To-do list:
• a. Name every West Coast river that the American shad text mentions.
• b. How many lines of the records contain the string "context"? Reply with the number alone.
━━ Document extract ━━
Updated for 2015! American Shad ascend rivers on both the West and East Coasts in the spring months and are an absolute blast to catch on light tackle! While not a super sophisticated fish, there are a few things you need to know to consistently score. Here are some tips and tricks to help you catch a bunch of shad this season:
Getting to Know the American Shad
For the uninitiated, shad are over-grown members of the herring family that spend most of their life in the ocean and then return to freshwater rivers to spawn (like salmon, only most shad don’t die after spawning).
Native to the East Coast, shad were transplanted to the West in the 1800’s and have flourished since. Out West, the Columbia River plays host to the largest runs followed by the Sacramento River and her main tributaries, the American, Feather and Yuba rivers. Back East, shad roam the Atlantic from Florida to Nova Scotia and spawn in many drainages in-between, including the Delaware, Susquehanna, Juniata, Delaware, Schuylkill and Lehigh rivers.
Depending on the location and temperature, the first waves of American Shad arrive sometime April and fishing can last through June and into July in some streams.
Herring on Steroids
Don’t write off shad just because they’re related to herring. They’re great fighters when hooked and often make long runs highlighted by some impressive aerial work. Shad are such highly-regarded opponents that anglers have dubbed them “poor man’s tarpon” – a cliché I’ve heard far too many times, but an apt description none-the-less. I prefer to call them “herring on steroids.” Whatever name they go by, shad are excellent sport! Males average 2-3 pounds, while the females run 4-6 pounds and slightly larger on occasion.
━━━
━━ Input rows ━━
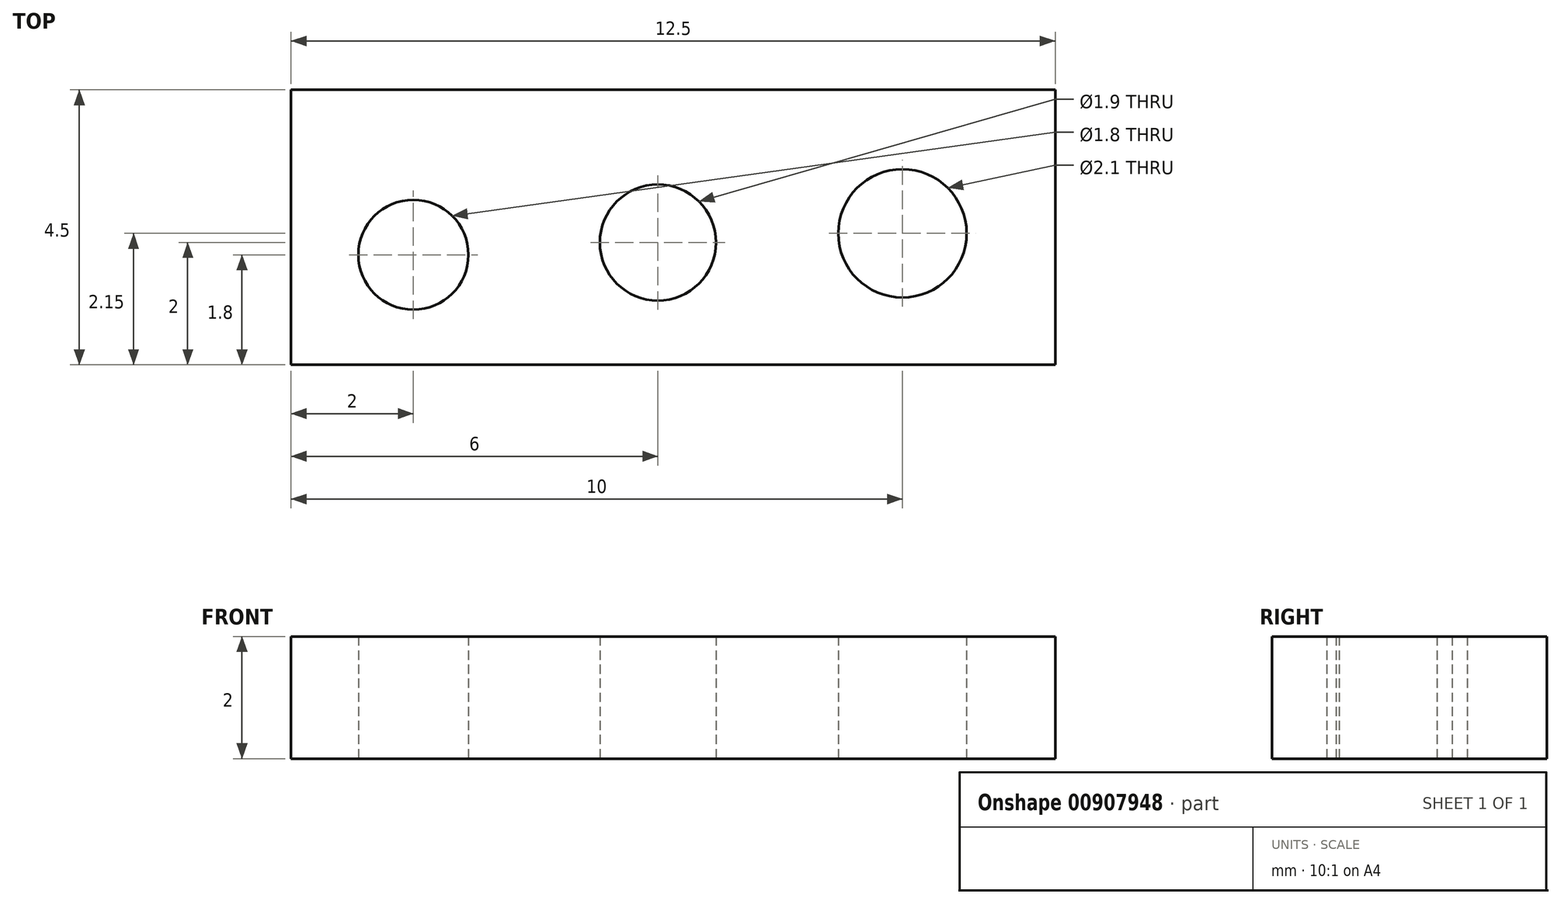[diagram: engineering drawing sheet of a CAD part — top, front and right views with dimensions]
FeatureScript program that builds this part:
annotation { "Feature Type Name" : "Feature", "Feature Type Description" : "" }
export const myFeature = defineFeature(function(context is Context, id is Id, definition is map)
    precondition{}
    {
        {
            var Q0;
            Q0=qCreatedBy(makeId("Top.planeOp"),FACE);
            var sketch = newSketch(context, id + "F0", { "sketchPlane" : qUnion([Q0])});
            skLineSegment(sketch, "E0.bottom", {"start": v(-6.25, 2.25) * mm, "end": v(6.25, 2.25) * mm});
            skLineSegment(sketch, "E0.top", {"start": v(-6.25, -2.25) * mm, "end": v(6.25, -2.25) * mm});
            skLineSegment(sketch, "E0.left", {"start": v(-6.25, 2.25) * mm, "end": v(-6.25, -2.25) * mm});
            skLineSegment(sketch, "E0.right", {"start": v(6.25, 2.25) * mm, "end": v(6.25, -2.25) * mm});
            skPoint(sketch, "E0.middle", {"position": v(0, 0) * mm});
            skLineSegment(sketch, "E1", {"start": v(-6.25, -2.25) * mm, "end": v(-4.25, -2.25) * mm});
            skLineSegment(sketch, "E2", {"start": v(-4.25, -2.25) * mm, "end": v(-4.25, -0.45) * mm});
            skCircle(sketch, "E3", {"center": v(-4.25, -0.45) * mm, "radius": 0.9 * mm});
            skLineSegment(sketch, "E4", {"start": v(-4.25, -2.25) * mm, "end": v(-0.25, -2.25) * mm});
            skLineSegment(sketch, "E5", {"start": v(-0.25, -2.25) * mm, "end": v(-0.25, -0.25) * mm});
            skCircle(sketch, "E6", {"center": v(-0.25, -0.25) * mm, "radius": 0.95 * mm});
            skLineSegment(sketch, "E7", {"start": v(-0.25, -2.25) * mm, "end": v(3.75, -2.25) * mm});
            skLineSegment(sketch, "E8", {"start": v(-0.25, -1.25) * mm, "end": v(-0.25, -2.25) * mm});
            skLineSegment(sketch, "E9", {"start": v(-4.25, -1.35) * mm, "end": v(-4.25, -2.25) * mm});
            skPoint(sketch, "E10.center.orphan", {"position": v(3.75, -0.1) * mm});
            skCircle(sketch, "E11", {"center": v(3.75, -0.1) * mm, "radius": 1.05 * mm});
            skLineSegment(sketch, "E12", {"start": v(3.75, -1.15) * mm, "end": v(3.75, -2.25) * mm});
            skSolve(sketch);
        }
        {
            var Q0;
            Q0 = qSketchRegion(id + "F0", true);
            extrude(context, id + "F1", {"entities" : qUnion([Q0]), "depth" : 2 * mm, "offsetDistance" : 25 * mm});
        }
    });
━━━
The replies:
• a. Columbia River, Sacramento River, American River, Feather River, Yuba River

• b. 3